2. HIGHLY DAMAGING PROJECTS ARE BEING PUSHED


If the proposed projects (excavation of a new shipping channel, extension of the existing channels, the extension of the airport), as outlined in governmental reports and during the mission, are implemented, in addition to the already constructed buildings, new port terminal and ongoing transformation of buildings for tourism purposes, Venice and its lagoon will be irreversibly damaged. This damage would include serious deterioration of the lagoon system and the architectural and urban coherence of the historic city, resulting in a serious loss of its authenticity.

3. THERE IS NO PLAN FOR VENICE AND ITS LAGOON


There is no shared vision for Venice among the many different stakeholders at national, regional and local levels, which prevents a coherent response to [the many] negative factors. The principal stakeholders, being the Ministry of the Environment, the Ministry of Culture, the Port Authority and the City of Venice, should reconvene and come up with a new scheme that includes the observations put forward in this report, as well as a strategy for all ongoing and planned developments within the boundaries of the World Heritage property, taking into account its outstanding universal value.

4. LOCAL MANAGEMENT IS FEEBLE


There are no established procedures for co-ordination and decision-making between the 21 official bodies involved in the management of Venice and its lagoon. The meetings of the Steering Committee (co-ordinated by the City of Venice), which has no real power and can only make recommendations, are limited to an exchange of information and points of view, without any mandatory results. The city council’s 2012 management plan for Venice is not a practical instrument for management and Icomos’s previous comments on it have been ignored.

5. CIVIL SOCIETY IS EXCLUDED


Formal participation of non-governmental and civil society organisations in governance is lacking and they often feel excluded from official decisions. This is a serious management issue that needs to be addressed.

6. STATE FUNDING FLUCTUATES AND IS INADEQUATE


The city council must receive exceptional financial help [from the state] for restoration, including the acquisition and the conservative restoration of buildings, in particular if privately owned. The amounts awarded to the city council by the Special Law for Venice have varied from €268.9m in 1997 to zero in 2008. Between 1992 and 2004, the average amount was €143.2m; between 2005 and 2014, it was €19.9m. At least the average for the first period should be granted and paid regularly.

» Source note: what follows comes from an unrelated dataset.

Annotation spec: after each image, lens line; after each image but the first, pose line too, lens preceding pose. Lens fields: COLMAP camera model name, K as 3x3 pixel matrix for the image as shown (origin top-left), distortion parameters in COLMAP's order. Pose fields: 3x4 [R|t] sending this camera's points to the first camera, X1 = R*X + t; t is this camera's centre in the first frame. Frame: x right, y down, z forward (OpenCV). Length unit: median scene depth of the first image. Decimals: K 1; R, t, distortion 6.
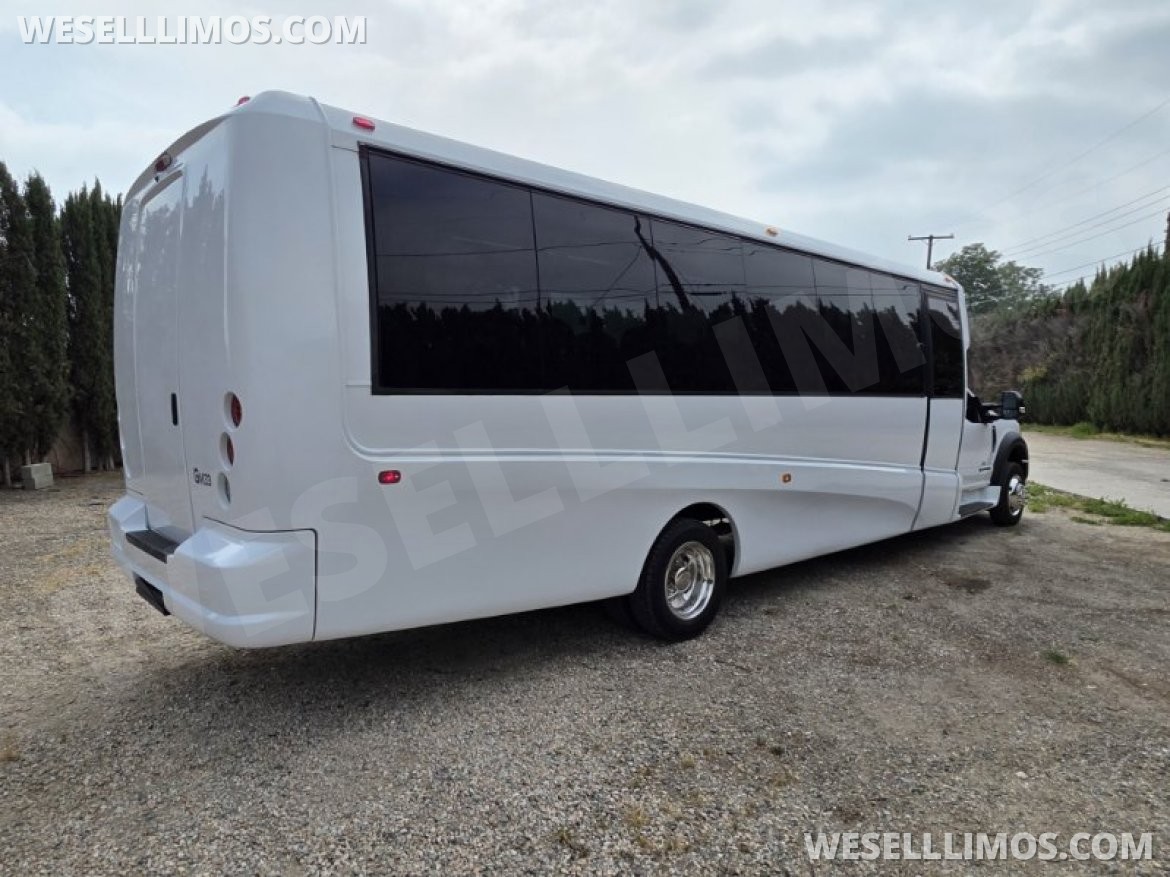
lens RADIAL K [[769.0, 0, 578.7], [0, 769.0, 440.9], [0, 0, 1]] dist [0.004633, -0.003815]
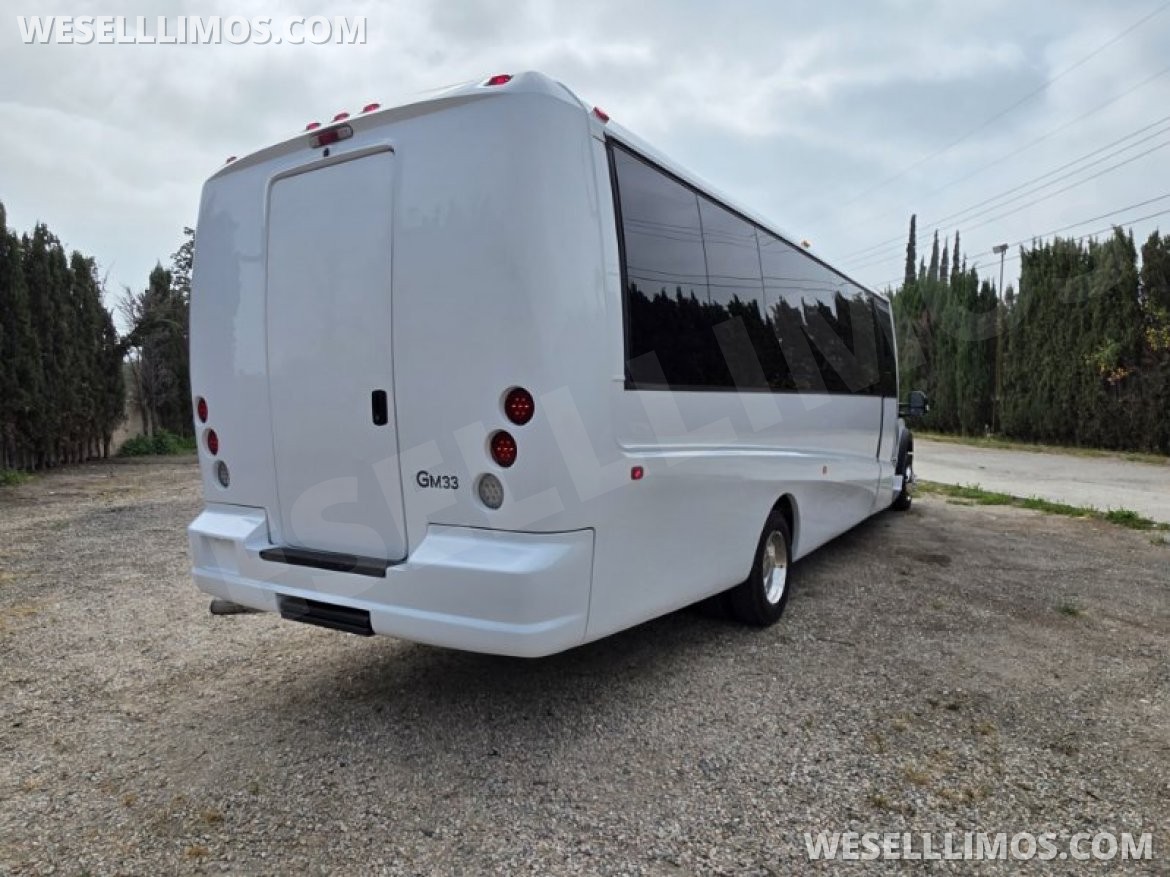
lens RADIAL K [[770.8, 0, 579.5], [0, 770.8, 441.3], [0, 0, 1]] dist [0.003205, -0.001506]
pose [[0.964106, -0.022487, 0.264564, -0.260054], [0.025365, 0.999650, -0.007466, 0.005555], [-0.264304, 0.013909, 0.964339, 0.027410]]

7. THE MOBILE BARRIERS (MOSE) ARE ONLY A TEMPORARY SOLUTION


These should be considered a large-scale experiment. It is likely that they will need to be adapted or changed after becoming operational. Continuous monitoring and action in light of environmental developments arising from changes in climate, sea level, water and sediment flows are necessary. With changes probably occurring as a consequence of sea level rise and intensified land-use (sediment reduction, bottom erosion, water quality deterioration), additional solutions to the mobile barriers will almost certainly be required to prevent further flood damage to the cultural heritage of Venice.

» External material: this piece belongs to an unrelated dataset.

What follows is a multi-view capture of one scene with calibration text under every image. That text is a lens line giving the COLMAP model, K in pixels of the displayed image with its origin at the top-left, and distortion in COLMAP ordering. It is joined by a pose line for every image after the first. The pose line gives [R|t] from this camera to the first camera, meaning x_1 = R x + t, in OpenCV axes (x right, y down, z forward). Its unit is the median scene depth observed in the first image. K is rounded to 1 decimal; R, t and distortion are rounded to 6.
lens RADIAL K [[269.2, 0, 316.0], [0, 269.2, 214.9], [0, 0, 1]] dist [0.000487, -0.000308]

8. TOURIST CROWDING IS OUT OF CONTROL…


The relationship between the number of Venice’s inhabitants and the number of tourists is out of balance and is causing significant damage. The loss of population from Venice is alarming. It has several causes, the most important being the shortage of affordable apartments. A further grave problem is the changing use of buildings, converted from housing into accommodation for visitors. Urgent measures to manage tourism should be implemented, based on the consultative model of the Unesco World Heritage and Sustainable Tourism Programme.

9. …BUT THE CITY COUNCIL ISN’T EVEN COUNTING


The authorities admit they do not gather exact tourism figures. It is important that an efficient and precise management tool for collecting data on tourism be developed, including analysis of the transport of visitors to Venice.